WASHINGTON: The United States has launched a criminal investigation and is taking "all necessary steps" to prosecute Edward Snowden for exposing secret US surveillance programs, the FBI director said.

Robert Mueller, who is to step down soon after more than a decade leading the Federal Bureau of Investigation, defended the Internet and phone sweeps as vital tools that could have prevented the attacks of September 11, 2001.

Snowden's disclosures "have caused significant harm to our nation and to our safety", Mueller told lawmakers at a House Judiciary Committee hearing.

As to Snowden, "he is the subject of an ongoing criminal investigation," Mueller said. "We are taking all necessary steps to hold the person responsible for these disclosures."

Mueller's comments confirm that the US government is pursuing Snowden, the 29-year-old American IT specialist who has admitted to leaking information about far-reaching surveillance programs.

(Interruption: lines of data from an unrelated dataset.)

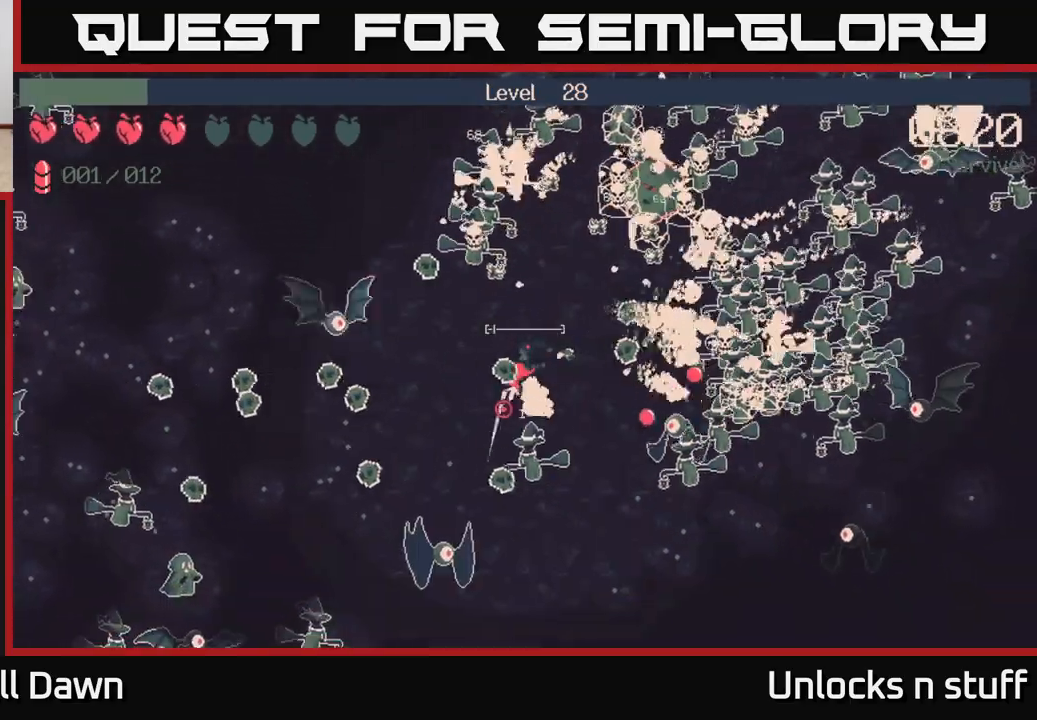
{"buttons": [], "left_stick": "down-left", "right_stick": "down", "events": [[283, "left_stick", "down-left"], [367, "R2", "up"]]}
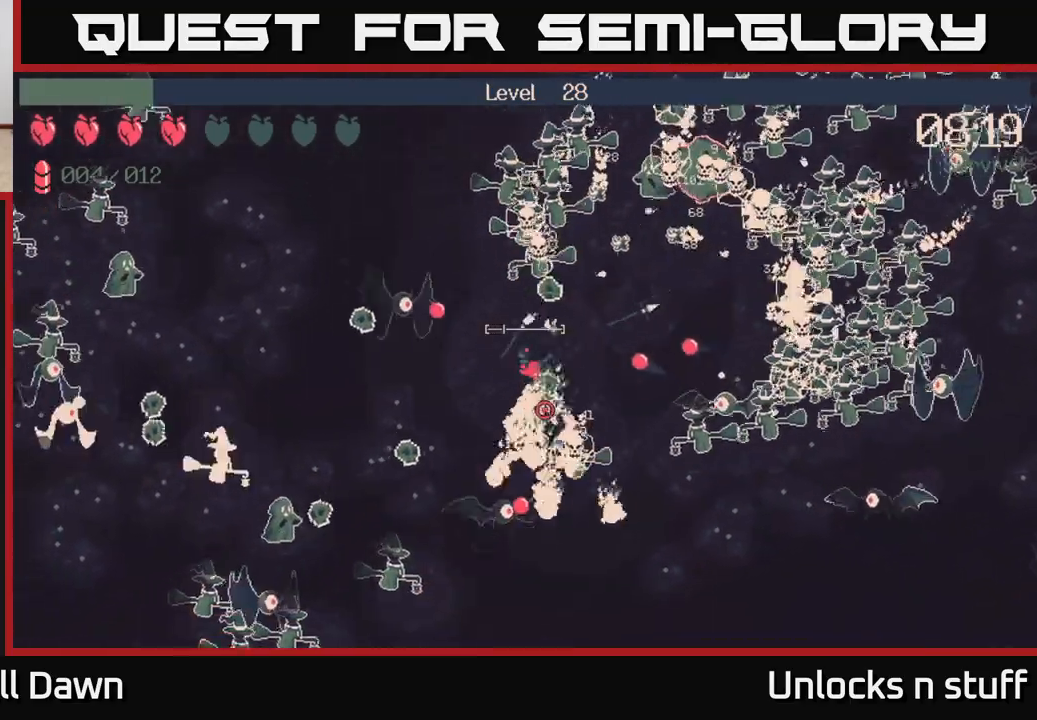
{"buttons": ["R2"], "left_stick": "left", "right_stick": "down-right", "events": [[233, "left_stick", "left"], [450, "right_stick", "down-right"], [467, "R2", "down"]]}
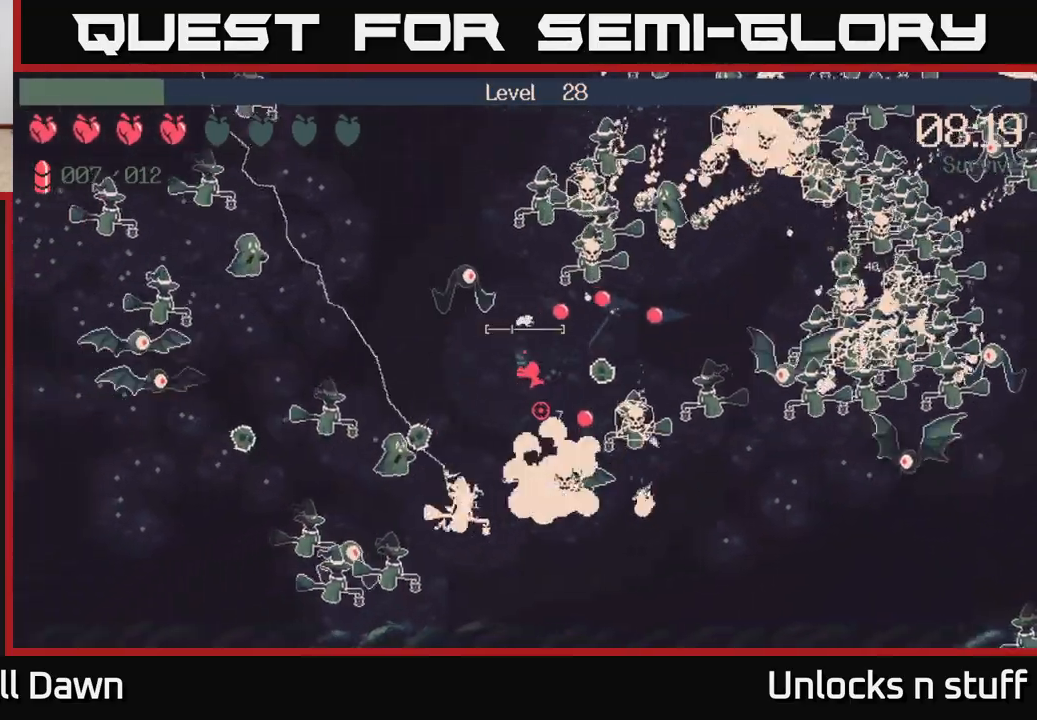
{"buttons": ["R2"], "left_stick": "down-right", "right_stick": "down", "events": [[183, "left_stick", "up"], [233, "left_stick", "right"], [283, "left_stick", "down-right"], [383, "right_stick", "down"]]}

"The program is set up for a very limited purpose and a limited objective, and that is to identify individuals in the United States who are using a telephone for terrorist activities and to draw that network," he said.

Mueller told lawmakers that one of the 9/11 hijackers, Khalid al-Mihdhar, had called a known Al Qaeda safe house in Yemen from the US city of San Diego.

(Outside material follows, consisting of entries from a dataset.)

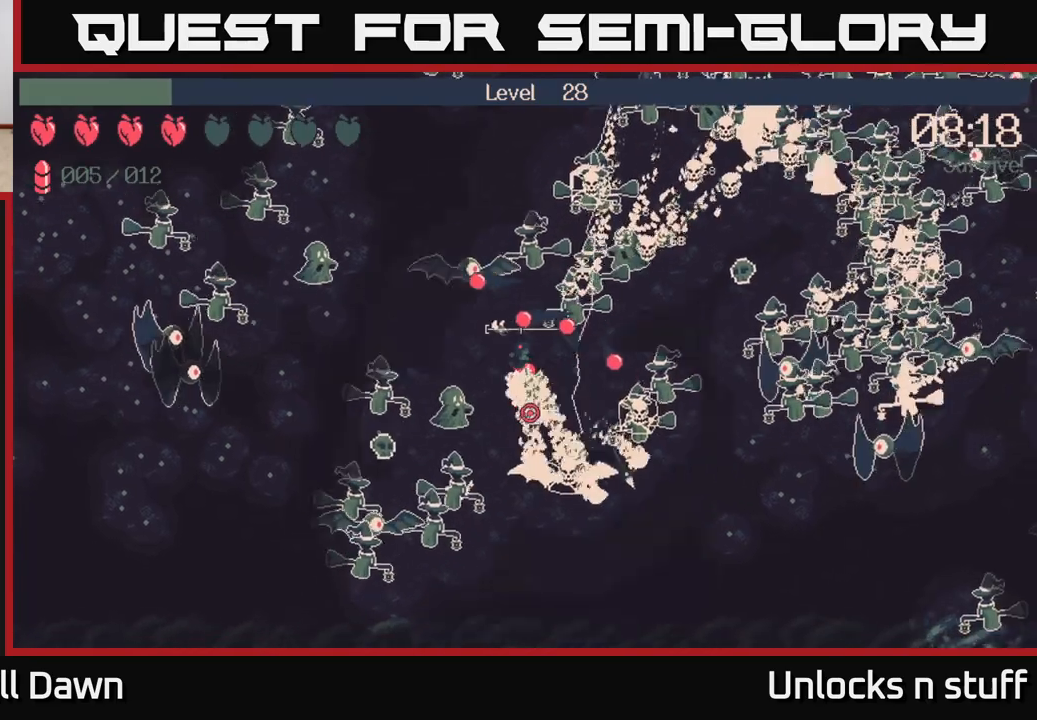
{"buttons": [], "left_stick": "down", "right_stick": "down", "events": [[250, "left_stick", "down"], [400, "R2", "up"]]}
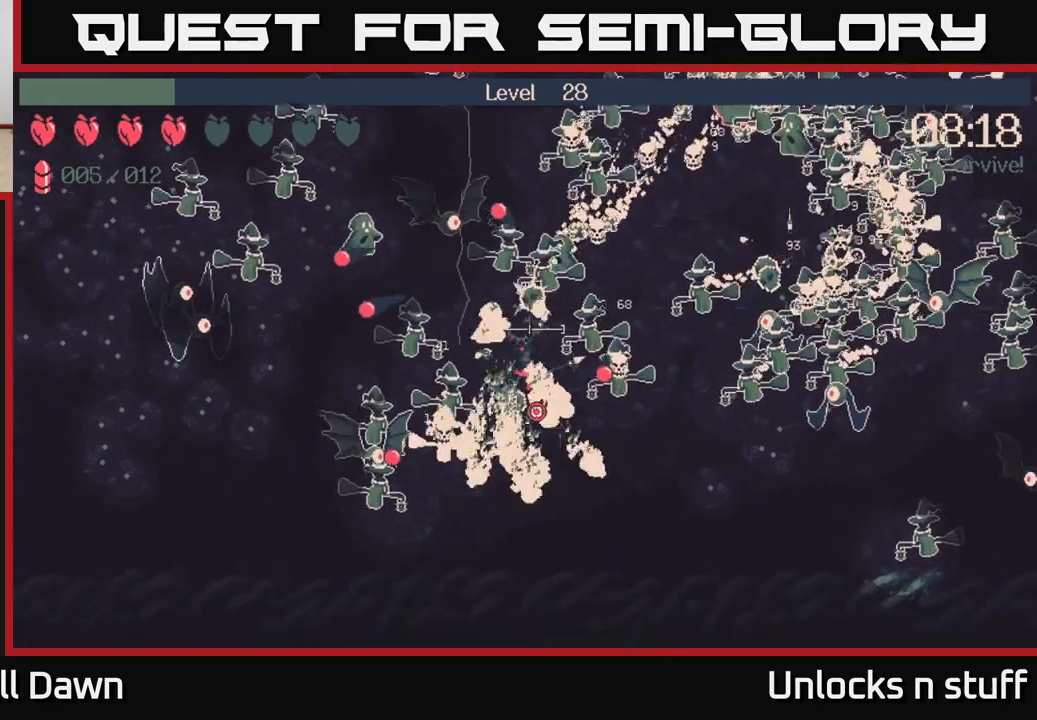
{"buttons": [], "left_stick": "down-left", "right_stick": "up-left", "events": [[17, "left_stick", "down-right"], [17, "right_stick", "down-right"], [233, "right_stick", "center"], [283, "right_stick", "up-left"], [450, "left_stick", "down-left"]]}
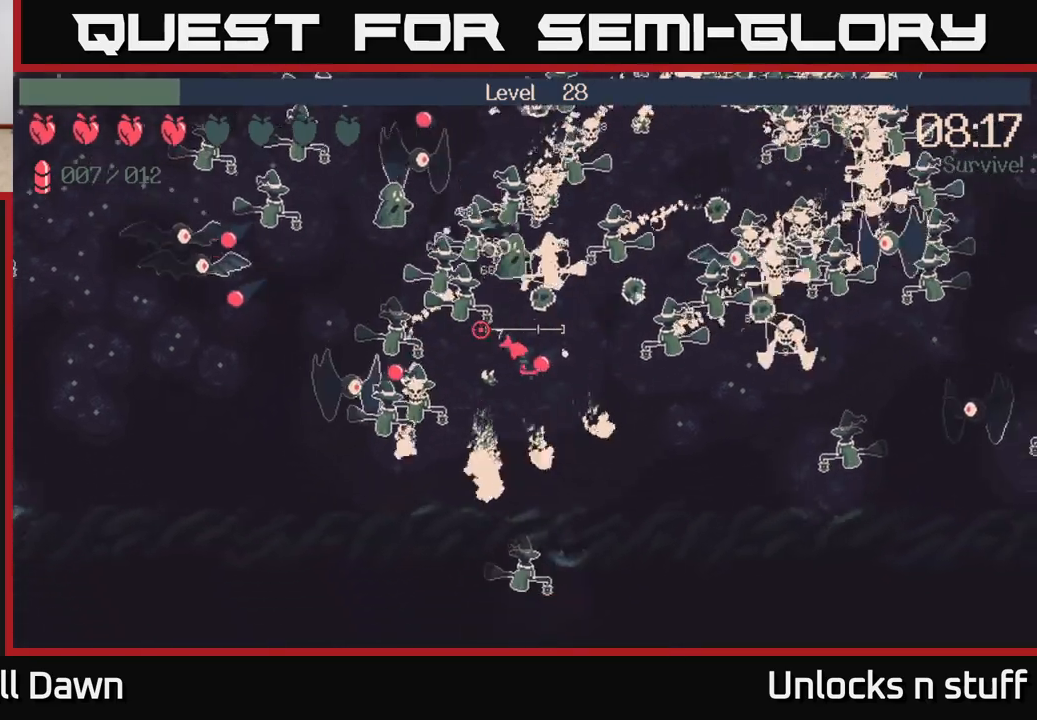
{"buttons": ["R2"], "left_stick": "down-right", "right_stick": "up", "events": [[133, "right_stick", "up"], [233, "R2", "down"], [283, "left_stick", "down"], [467, "left_stick", "down-right"]]}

"If we had had this program in place at the time, we would have been able to identify that particular telephone number in San Diego," Mueller said.

Snowden, a technician working for a private contractor and assigned to an NSA base in Hawaii, surfaced over the weekend in Hong Kong to give media interviews.

In addition to disclosing the NSA's acquisition of phone logs and data from nine Internet giants — including Google, Microsoft and Facebook — Snowden also described secret global hacking operations.

On Friday, the South China Morning Post reported that Snowden has classified US documents showing the machines the NSA has targeted in China and Hong Kong.

IP addresses are unique numbers assigned to individual computers and other devices attached to the Internet. The SCMP did not publish the addresses or identify individuals who might have been targeted, or was able to confirm the authenticity of the information.

The documents however also showed whether a cyber attack was ongoing, and appeared to suggest a hacking success rate of 75 per cent.

"I don't know what specific information they were looking for on these machines, only that using technical exploits to gain unauthorised access to civilian machines is a violation of law. It's ethically dubious," Snowden told the newspaper.

US officials have also said the Internet monitoring program did not target Americans or even foreigners on US soil.

China has said little about the case, and foreign ministry spokeswoman Hua Chunying on Thursday dodged questions about whether Washington had sought Snowden's extradition and how China would react if he applied for asylum.